Saag KG, Petersen J, Brandi ML, et al. Romosozumab or alendronate for fracture prevention in women with osteoporosis. N Engl J Med 2017;377(15):1417-1422.

Synopsis

Romosozumab is a monoclonal antibody that inhibits sclerostin, a protein involved in bone resorption. This trial identified ambulatory women with osteoporosis and at least one previous fragility fracture in the previous 2 years. All women received 500 mg to 1000 mg calcium and 600 to 800 IU vitamin D during the trial period. The women were randomized to receive romosozumab 210 mg by subcutaneous injection monthly and a weekly placebo, or monthly placebo injection plus alendronate 70 mg weekly.
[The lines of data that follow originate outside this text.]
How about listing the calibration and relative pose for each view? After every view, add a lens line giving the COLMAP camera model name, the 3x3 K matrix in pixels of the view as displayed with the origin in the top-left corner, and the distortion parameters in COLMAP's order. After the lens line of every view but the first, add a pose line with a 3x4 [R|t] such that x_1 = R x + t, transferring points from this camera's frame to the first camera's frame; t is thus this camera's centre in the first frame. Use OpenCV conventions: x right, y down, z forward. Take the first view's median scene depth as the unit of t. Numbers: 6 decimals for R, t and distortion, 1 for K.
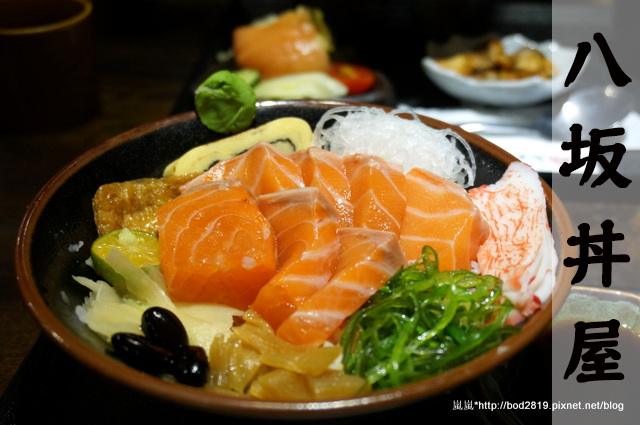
lens RADIAL K [[796.7, 0, 320.0], [0, 796.7, 212.5], [0, 0, 1]] dist [0.007279, 0.023811]
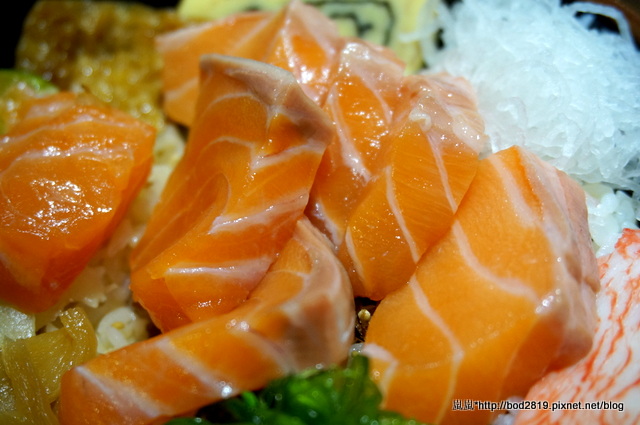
lens RADIAL K [[832.0, 0, 320.0], [0, 832.0, 212.5], [0, 0, 1]] dist [0.142792, -0.089705]
pose [[0.849744, 0.368764, -0.376760, 0.229742], [-0.258288, 0.914209, 0.312263, -0.151523], [0.459589, -0.168031, 0.872091, 0.520111]]
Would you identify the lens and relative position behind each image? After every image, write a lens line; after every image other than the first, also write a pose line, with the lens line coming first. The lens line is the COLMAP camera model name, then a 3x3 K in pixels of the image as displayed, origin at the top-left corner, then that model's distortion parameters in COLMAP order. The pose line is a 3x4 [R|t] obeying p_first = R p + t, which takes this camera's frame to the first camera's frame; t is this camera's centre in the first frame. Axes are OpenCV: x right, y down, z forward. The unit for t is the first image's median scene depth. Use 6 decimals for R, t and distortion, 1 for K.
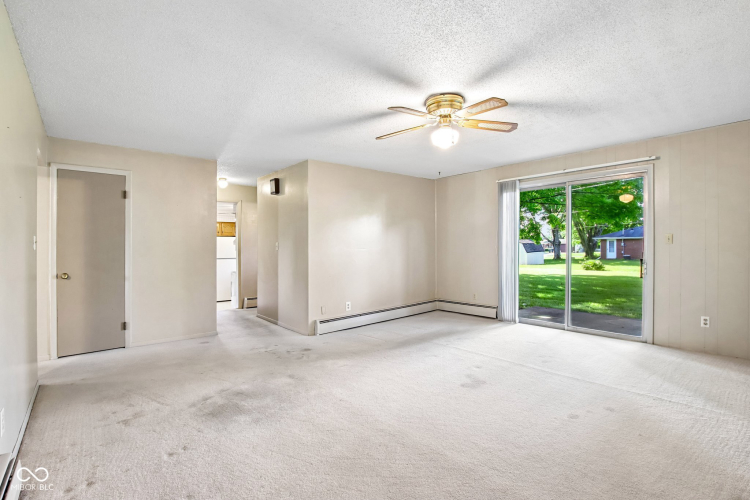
lens RADIAL K [[349.7, 0, 375.0], [0, 349.7, 250.0], [0, 0, 1]] dist [-0.040932, 0.000064]
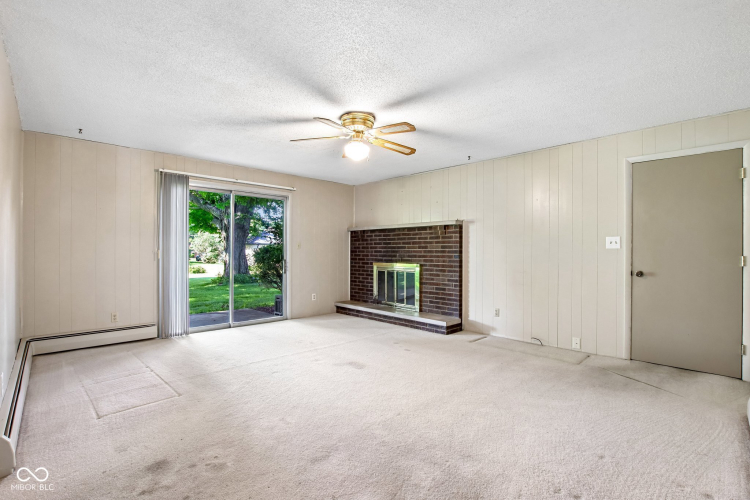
lens RADIAL K [[349.8, 0, 376.6], [0, 349.8, 247.9], [0, 0, 1]] dist [-0.016800, 0.000205]
pose [[-0.058463, 0.015125, 0.998175, -0.774797], [0.000284, 0.999885, -0.015134, 0.000804], [-0.998290, -0.000601, -0.058461, 0.836501]]
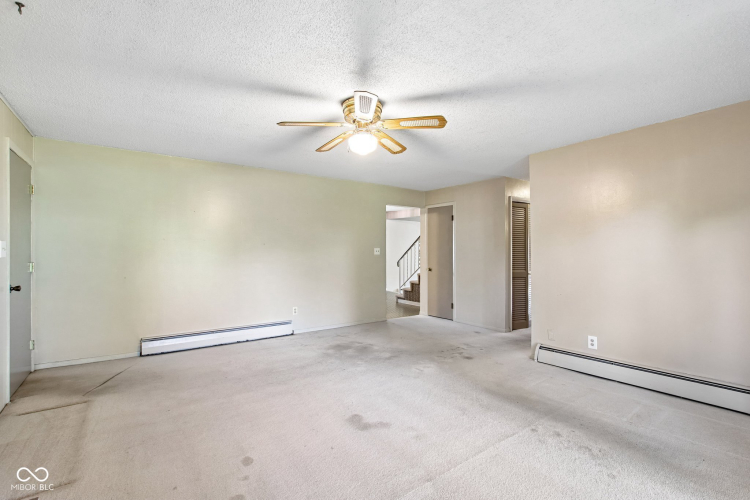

After 1 year, all women were given alendronate 70 mg weekly in open-label fashion. Patients were X-rayed at regular intervals, and the primary outcomes were any new vertebral fractures and any clinical fractures (ie, symptomatic vertebral fracture or any nonvertebral fracture). The latter is the true patient-oriented outcome, as many vertebral fractures are asymptomatic. A total of 4093 women were randomized, and 89% of them completed the 24-month study period. Their mean age was 74 years, one third were Hispanic, and their mean T score at the femoral neck was -2.9. Groups were balanced at baseline, and analysis was by intention to treat. At the end of the study period, there was a lower risk of clinical fracture in the group that initially received romosozumab: 9.7% vs 13.0%; P < .001; NNT = 30 over 2 years to prevent 1 fracture. The risk of nonvertebral fracture was also lower (8.7% vs 10.6%; P = .04; NNT = 53). Although there were no episodes of osteonecrosis there was a higher risk of cardiovascular events in the romosozumab group than in the alendronate group: 16 vs 6 cardiac ischemic events and 16 vs 7 other cardiovascular events (statistical significance not reported).